(Extracted text):
----------

Let us pray: Let the words of my mouth and the meditation of our hearts be acceptable in Your sight, O Lord, our Rock and our Redeemer. Amen (Psalm 19:14).
The text for our meditation is the Gospel lesson for today, from John 21:1-19. Scholars who are critical of the Bible and its reliability have often questioned whether Chapter 21 belongs to John’s Gospel. And some say that some other author, not John, must have added it later on. They have one big problem. Every single one of the ancient Greek manuscripts of the Bible has all 21 chapters, and early translations into other languages have the same 21 chapters preserved for us by our Lord, in His wisdom and guidance for Biblical writers.
And there’s good reason that Chapter 21 was included by John, inspired by God. It is a strong encouragement to the disciples to carry out the ministry to which they had been called by Jesus, when He said, Easter evening, “As the Father has sent Me, even so I am sending you” (John 20:21).
The disciples did go back to Galilee as Jesus had told them (Matthew 28:10), but they don’t seem to be preparing for their mission. Instead, led by Peter, along with James and John, seven of them are out fishing, all night, as they used to do. And even as expert fishermen, their night’s fishing was a failure. No fish! One Lutheran commentator (Dr. V.C. Pfitzner) wonders if they were forgetting already what their mission now was to be - to be fishers of men. Matthew tells us that some of the disciples, probably not these seven, but others, were still doubting about all this with Jesus (Matthew 28:17). And later on, even at the Ascension of Jesus into heaven, Luke tells us that at least some of the disciples were still asking: “Lord, will You at this time restore the Kingdom to Israel? - as if the goal of all this was really to set up an earthly kingdom with Israel as the top nation, instead of taking the Gospel of Christ Jesus and His love and forgiveness to all nations and peoples in the world.

----------

(Task 1): Change the stretch of the sermon from "Let us pray: Let" through "Amen (Psalm 19:14)." by replacing "Rock" with "Strength", and write out the result.
(Task 2): Take the sermon on John 21 further, picking up right after its last sentence.

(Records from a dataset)
----------

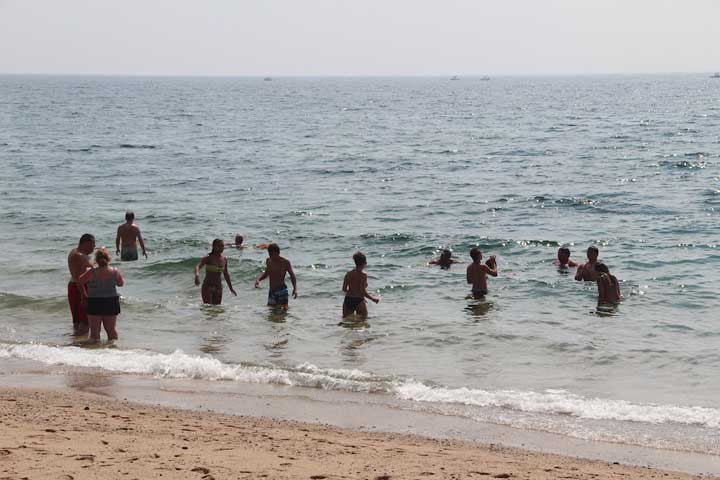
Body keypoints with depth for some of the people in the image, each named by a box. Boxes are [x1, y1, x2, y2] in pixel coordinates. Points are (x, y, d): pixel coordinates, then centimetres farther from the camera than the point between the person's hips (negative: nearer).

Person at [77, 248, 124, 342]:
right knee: (111, 329, 13)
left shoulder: (92, 272, -14)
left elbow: (79, 281, -2)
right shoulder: (115, 272, -7)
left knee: (94, 330, 6)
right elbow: (121, 283, 10)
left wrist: (87, 271, 14)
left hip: (95, 303, -2)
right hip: (112, 303, 3)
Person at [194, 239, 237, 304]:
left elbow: (226, 275, 17)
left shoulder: (224, 260, 5)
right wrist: (197, 275, -49)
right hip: (207, 287, -5)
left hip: (218, 288, 5)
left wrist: (231, 289, 22)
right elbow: (197, 266, -27)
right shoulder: (208, 258, -11)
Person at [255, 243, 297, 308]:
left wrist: (295, 289, -15)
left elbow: (292, 275, -3)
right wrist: (258, 279, 3)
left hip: (281, 291, -5)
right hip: (271, 291, 5)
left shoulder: (285, 262, -10)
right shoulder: (268, 261, 5)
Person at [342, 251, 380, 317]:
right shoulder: (363, 275, -12)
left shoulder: (348, 274, 5)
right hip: (359, 301, -6)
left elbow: (344, 289, 7)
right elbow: (363, 292, -17)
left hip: (347, 300, 6)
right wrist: (373, 298, -4)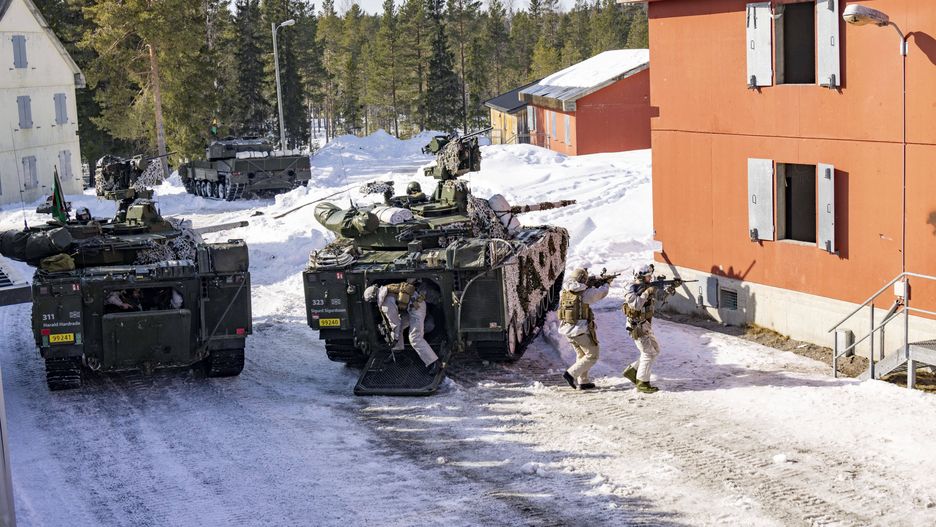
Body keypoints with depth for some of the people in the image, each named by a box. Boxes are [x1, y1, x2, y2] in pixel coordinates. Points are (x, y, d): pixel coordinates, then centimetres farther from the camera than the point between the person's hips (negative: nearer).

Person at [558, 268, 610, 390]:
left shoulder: (563, 292, 2)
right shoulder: (585, 293, -12)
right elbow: (600, 293, 5)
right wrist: (606, 285, 28)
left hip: (567, 329, 7)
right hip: (581, 330, -7)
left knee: (581, 355, 22)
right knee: (592, 356, 6)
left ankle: (583, 382, 23)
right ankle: (571, 374, -8)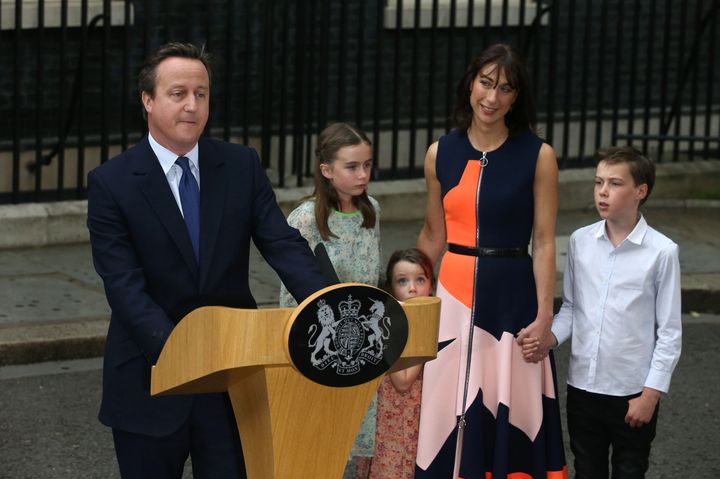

----------

(Answer space 1):
Let us pray: Let the words of my mouth and the meditation of our hearts be acceptable in Your sight, O Lord, our Strength and our Redeemer. Amen (Psalm 19:14).

(Answer space 2):
The Pentecost event and the special coming of the Holy Spirit with power helped greatly in affirming the right focus for ministry (Acts 2), but as you read on in the Book of Acts, you discover that it’s not until Acts 8, when believers in Jerusalem were being persecuted by fellow Jews, that the believers began to scatter to other places to tell of Jesus. And Peter himself had never set foot in a non-Jewish home until Acts 10.
So, these early events of John 21, while Jesus was still appearing to His disciples on earth, visibly, were very important. The disciples were still in their boat, with no fish, on the Sea of Galilee, when Jesus called to them from the shore. They did not recognize Him at first, but put the net where He said and caught a huge number of fish.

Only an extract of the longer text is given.